Still, like other colleges and universities, May said Smith College has heard from students having difficulty completing the FAFSA, and the college is doing its best to reassure them that these challenges will not affect their admission or financial aid at Smith.

Smith College has made proactive changes to the usual communication to students in an effort to decrease student anxiety, and is encouraging all students and families to contact student financial services with any questions, May said.

“We have developed standard language when replying to student inquiries, updated our website with a FAFSA message and are not listing the FAFSA requirement in our student portal or requiring it to complete a financial aid application for an initial financial read,” May said.

UMass most affected

Most affected by the FAFSA issues is the University of Massachusetts. As a public institution, the FAFSA is the only application accepted to be considered for federal need-based grants, work study and loans.

UMass spokesman Edward Blaguszewski said emails from the admissions office this week note that the university is “continuously monitoring updates from the Department of Education and will inform our students of changes to any UMass deadlines.”

That email encourages students to continue trying to file by the UMass priority filing date of March 1. “If you are experiencing challenges submitting your FAFSA, please reply to this email so that we may assist you,” the correspondence states. It also says that if students fail to get the FAFSA done, it will not affect funding, and that state and scholarship agencies have varying deadlines that they are encouraged to meet.

Amherst College has been able to modify its requirements, pushing the deadline for submission of a FAFSA for all first-time enrolling students until July 1. An advisory to this effect is on the college’s website:

“While many students and families have been able to successfully complete the 2024-2025 FAFSA, others have not, due to known FAFSA completion challenges. Out of awareness and concern for these students and families, Amherst College is delaying our submission requirement for the FAFSA to July 1 for all first time enrolling students.”

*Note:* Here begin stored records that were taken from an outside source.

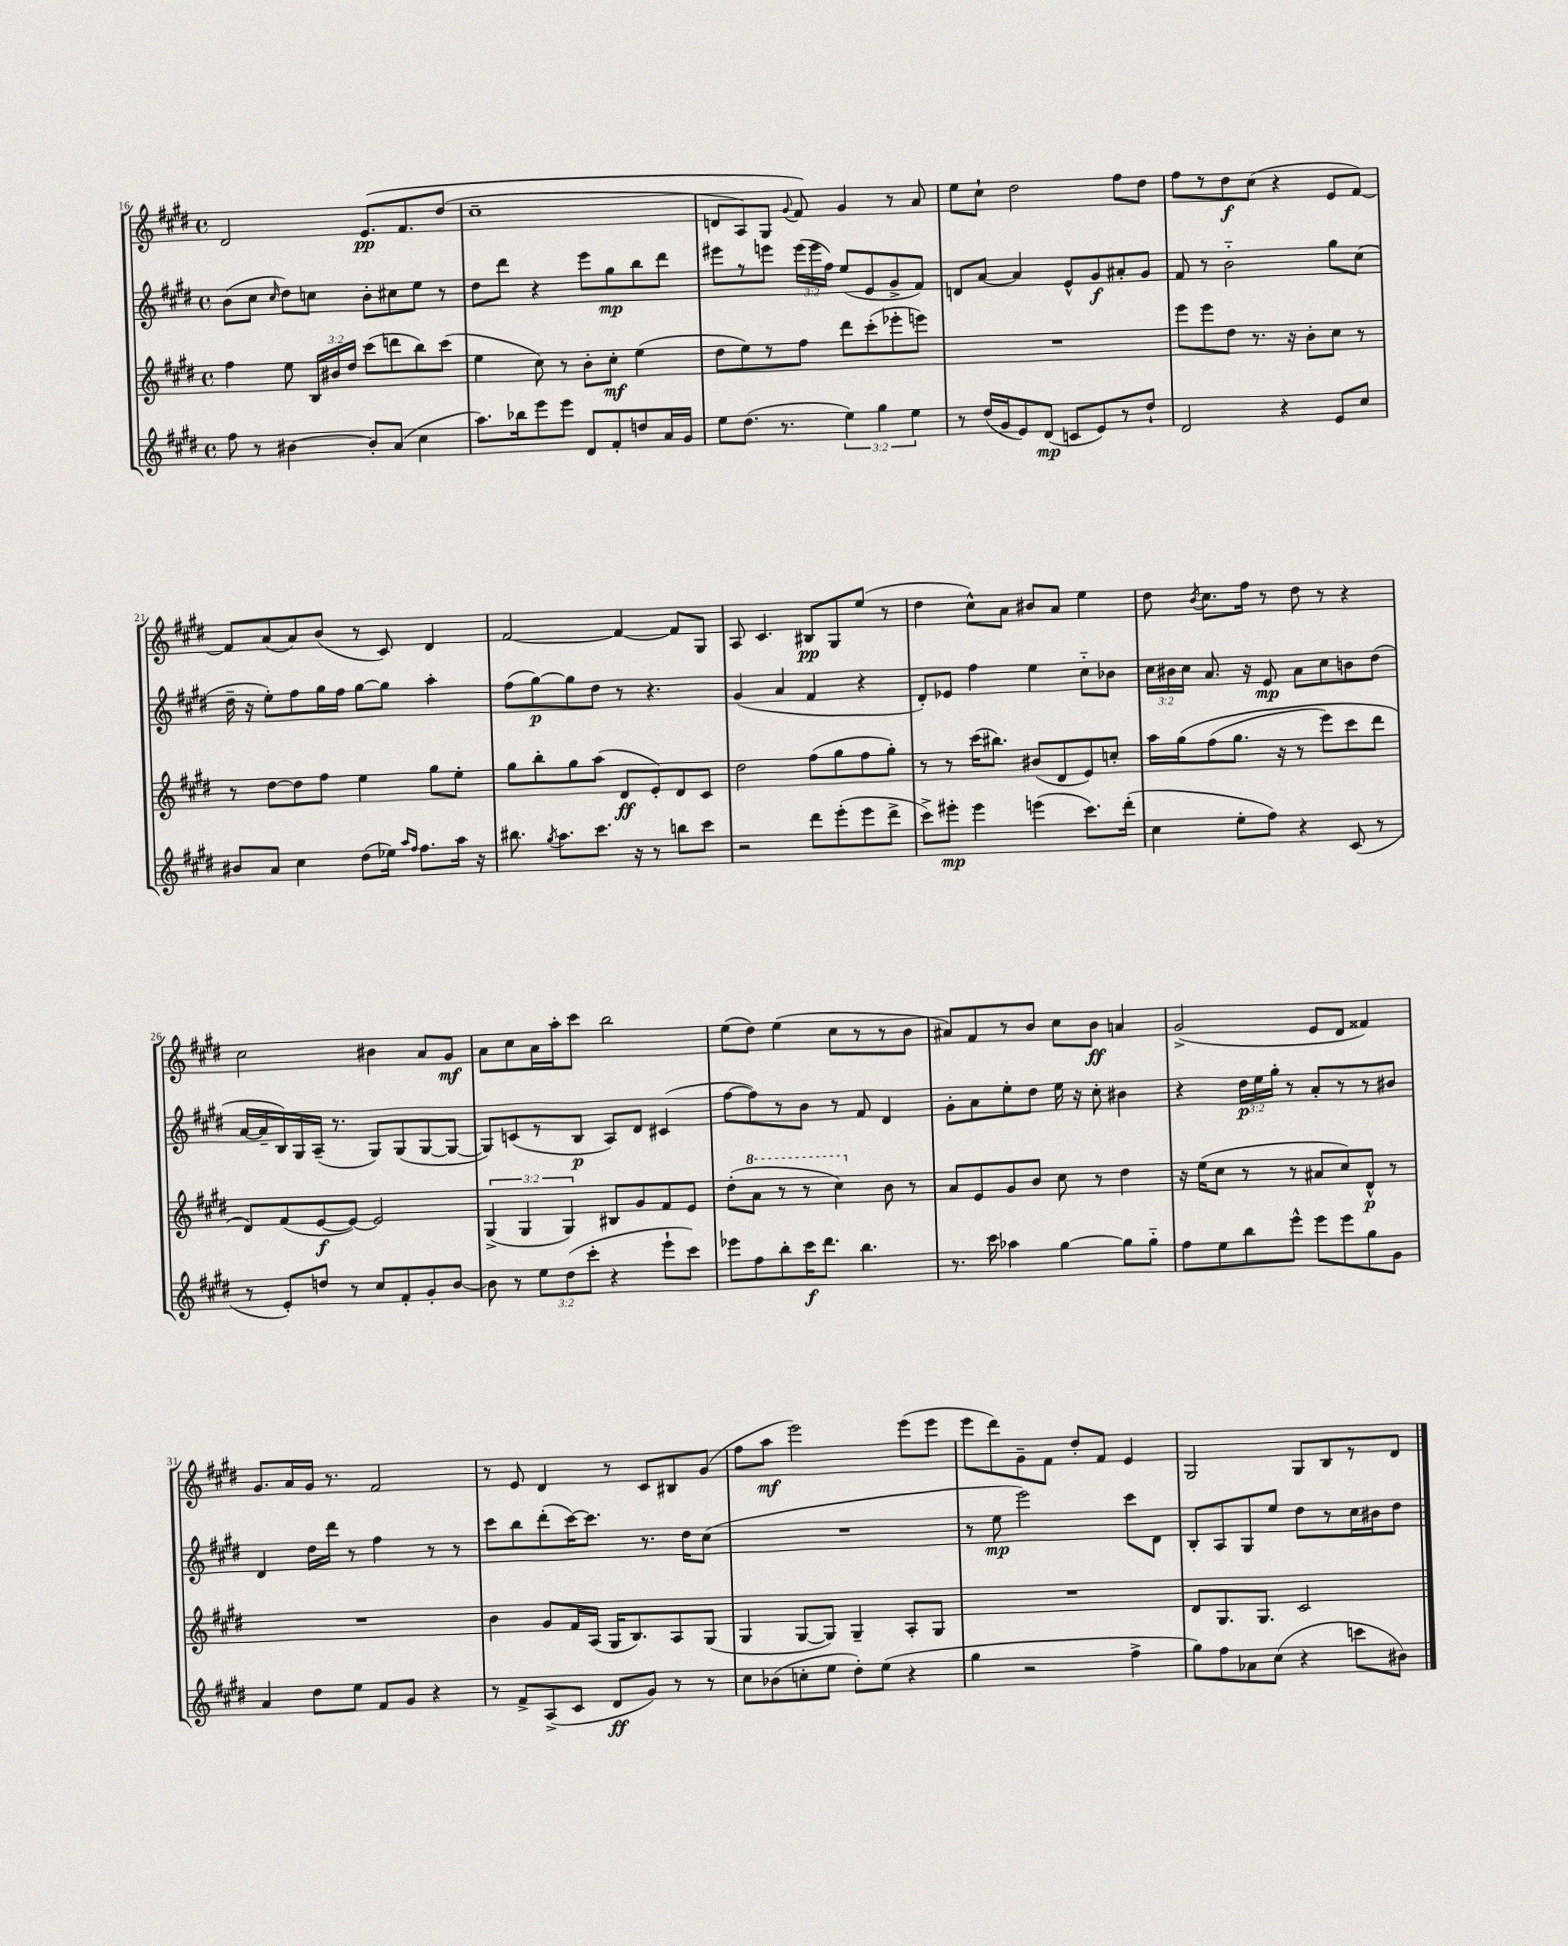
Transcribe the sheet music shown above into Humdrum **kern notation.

**kern	**kern	**kern	**kern
*staff4	*staff3	*staff2	*staff1
*clefG2	*clefG2	*clefG2	*clefG2
*k[f#c#g#d#]	*k[f#c#g#d#]	*k[f#c#g#d#]	*k[f#c#g#d#]
*M4/4	*M4/4	*M4/4	*M4/4
*met(c)	*met(c)	*met(c)	*met(c)
8ff#	4ff#	(8b	2d#
8r	.	8cc#	.
.	.	16qqcc#	.
[4b#	8ee	8dd#)	.
.	24B	8cc	.
.	24b#	.	.
.	24dd#	.	.
8b#']	(8ccc#	8b'	&(8.e
(8a	8ddd	8cc#	.
.	.	.	8.f#
4cc#	8bb)	8ee	.
.	(8ccc#	8r	(8dd#
=	=	=	=
8.aa)	4ee	8dd#	1cc#~
.	.	8ddd#	.
16bb-	.	.	.
8eee	8cc#)	4r	.
8eee	8r	.	.
8d#	8b'	8eee	.
8f#'	8cc#'	8gg#	.
8dd	(4ee	8bb	.
16a	.	8ddd#	.
16g#	.	.	.
=	=	=	=
8ee	8dd#	8eee#	8d
(8.dd#	8ee)	8r	8A)
.	8r	8eee	8G#
8.r	.	.	.
.	.	.	8qqg#
.	8ff#	(24eee	8f#&)
.	.	24eee	.
.	.	24ff#)	.
6ee)	8ddd#	(8ee	4g#
.	(8ccc#'	8e	.
6gg#	.	.	.
.	8eee-'	8g#^	8r
6ee	.	.	.
.	8eee)	8f#)	8a
=	=	=	=
8r	1r	8d	8ee
(16dd#	.	[8a	8cc#`
16g#	.	.	.
8e)	.	4a]	2dd#
(8d#	.	.	.
8c	.	8e^^	.
8e)	.	8g#	.
8r	.	8a#'	8ff#
8dd#`	.	8g#	8dd#
=	=	=	=
2d#	8eee	8f#	8ff#
.	8eee	8r	8r
.	8dd#	2b'~	8dd#
.	8.r	.	(8cc#
4r	.	.	4r
.	16r	.	.
.	8b'	.	.
8e	8cc#	8gg#	8e
8cc#	8r	(8cc#	[8f#)
=	=	=	=
8b#	8r	16dd#~	8f#]
.	.	16r	.
8a	[8dd#	8ee')	(8a
4cc#	8dd#]	8ff#	8a)
.	8ff#	16gg#	(8b
.	.	16ff#	.
(8dd#	4ee	[8gg#	8r
16ee-)	.	8gg#]	8c#)
16qqaa	.	.	.
16qqff#	.	.	.
8.ff#	.	.	.
.	8gg#	4aa'	4d#
16aa	8ee'	.	.
16r	.	.	.
=	=	=	=
8.bb#	8gg#	(8ff#	[2f#
.	8bb'	[8gg#)	.
8qgg#	.	.	.
8.aa	.	.	.
.	8gg#	8gg#]	.
8.ccc#	(8aa	8dd#	.
.	8d#	8r	4f#_
16r	.	.	.
8r	8e')	4.r	.
8bb	8d#	.	8f#]
8ccc#	8c#	.	8G#
=	=	=	=
2r	2dd#	(4g#	8A
.	.	.	4.c#
.	.	4a	.
8ddd#	(8ff#	4f#	8B#
(8eee'	8gg#	.	8G#
8eee	8ff#	4r	(8ee
8ddd#^	8gg#')	.	8r
=	=	=	=
8ccc#^)	8r	8d#')	4dd#
8eee#'	8r	8e-	.
4eee#	(16ccc#	4ff#	8cc#^^)
.	8.bb#)	.	.
.	.	.	8a
(4eee	(8b#	4ee	8b#
.	8d#	.	8a
8.ccc#)	8e)	8cc#'~	4ee
.	8cc'	8b-	.
(16ddd#'	.	.	.
=	=	=	=
4cc#	16aa	24cc#	8dd#
.	.	24b#	.
.	&(16gg#	.	.
.	.	24cc#	.
.	.	.	8qb
.	(8ff#	8.a	8.cc#
8ee'	8.gg#	.	.
.	.	16r	16ff#
8ff#)	.	8e	8r
.	16r	.	.
4r	8r	8a	8dd#
.	8eee)	8cc#	8r
(8c#	8ccc#	8b	4r
8r	8ddd#	(8dd#	.
=	=	=	=
8r	8d#&)	[16a	2cc#
.	.	16a~]	.
8e')	(8f#	16B)	.
.	.	16G#	.
8dd	[8e	(16A~	.
.	.	8.r	.
8r	8e_)	.	.
8cc#	2e]	8G#)	4b#
8f#'	.	(8G#	.
8g#'	.	[8G#	8a
[8b	.	8G#_	8g#
=	=	=	=
8b]	(6G#^	8G#])	8a
8r	.	(8c	8cc#
.	6G#	.	.
12ee	.	8r	16a
.	.	.	16aa'
(12dd#	6G#)	.	.
.	.	8B	8ccc#
12ccc#'	.	.	.
4r	8B#	8A)	2bb
.	8g#	8d#	.
8eee`	8f#	(4c#	.
8ccc#)	8e	.	.
=	=	=	=
8eee-	(8dd#'	[8ff#	(8ee
8ff#	8aa	8ff#])	8dd#)
8bb'	8r	8r	(4ee
16ccc#	8r	8b	.
8.ddd#	.	.	.
.	4ccc#)	8r	8cc#
4.bb	.	8f#	8r
.	8b	4d#	8r
.	8r	.	8b
=	=	=	=
8.r	8a	8g#'	8a#)
.	8e	8a	8f#
16ccc#	.	.	.
4aa-	8g#	8ee'	8r
.	8b	8dd#	8b
[4gg#	8cc#	16ee	8cc#
.	.	16r	.
.	8r	8cc#'	8b
8gg#]	4dd#	4b#	4a
8gg#'~	.	.	.
=	=	=	=
8ff#	16r	4r	(2g#^
.	(16ee	.	.
8ee	8cc#	.	.
8bb	8r	24dd#	.
.	.	24ee	.
.	.	24gg#'	.
8eee^^	8r	8r	.
8eee	8a#	8a'	8e
8eee	8cc#)	8r	8d#
8gg#	8d#^^	8r	4f##)
8g#	8r	8b#	.
=	=	=	=
4a	1r	4d#	8.g#
.	.	.	16a
8dd#	.	16dd#	16g#
.	.	16ddd#	8.r
8ee	.	8r	.
8f#	.	4ff#	2f#
8g#	.	.	.
4r	.	8r	.
.	.	8r	.
=	=	=	=
8r	4b	8ccc#	8r
8f#^	.	8bb	8e
(8A^	8g#	(8ddd#'	4d#
8c#	16f#	[16ccc#)	.
.	(16A	8.ccc#]	.
8d#	16G#	.	8r
.	8.B)	.	.
8g#)	.	8.r	8c#
8r	8A	.	8B#
.	.	16dd#	.
8r	(8G#	(8cc#	(8g#
=	=	=	=
8cc#	4G#	1r	8ff#
(8b-	.	.	8aa
8cc'	[8G#	.	2eee)
8ee	8G#])	.	.
8dd#')	4G#~	.	.
(8ee	.	.	.
4r	8A'	.	(8eee
.	8G#	.	8eee
=	=	=	=
4gg#	1r	8r	8eee
.	.	8ee	8ddd#)
2r	.	2eee)	8g#~
.	.	.	8f#
.	.	.	8dd#'
.	.	.	8f#
4ff#^	.	8ccc#	4e
.	.	8d#	.
=	=	=	=
8gg#)	8d#	8B'	2G#
8ff#	8.G#	8A	.
8a-	.	8G#	.
.	8.G#	.	.
(8cc#	.	8ee	.
4r	2c#	8dd#	8G#
.	.	8r	8B
8ccc	.	16cc#	8r
.	.	16b#	.
8b#)	.	8dd#	8d#
==	==	==	==
*-	*-	*-	*-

Amherst College put together a website to update students on the FAFSA submission, recommending that current aid applicants prioritize completing all other aid documents and that, while completing and submitting FASA if possible, “FAFSA is not required for an accurate aid offer from Amherst College.”

Hidalgo said some colleges have created their own institutional aid application, listing aid award, institutional grants and scholarships, plus any state and federal aid. Hidalgo said many also have a net price calculator. But state schools are reliant on FAFSA, whereas in addition to Smith and Amherst, Mount Holyoke and Hampshire colleges also participate in CSS Profile.

FAFSA is required for all U.S. citizens and permanent resident students who accept a college’s financial aid offer so that federal money can be disbursed.

Amherst College’s Dean of Financial Aid Gail Holt brings expertise from chairing the FAFSA Simplification Implementation Working Group, an organization made up of 13 financial aid administrators from across the country to prepare for the moment. Part of that group’s work included reducing the number of questions on the application and lowering barriers for certain student populations.

With the kinks in FAFSA expected to be worked out, McGann said he anticipates students who would enroll in the fall of 2025 will be able to file their forms this coming October.

“Going forward, this will be something that makes college-going easier and better for families across the country,” McGann said. “It will be less complex, less cumbersome for millions of families.”

Hidalgo, too, envisions improvement. “I’m hoping it’s a one-year thing and next year it will be back to normal,” Hidalgo said.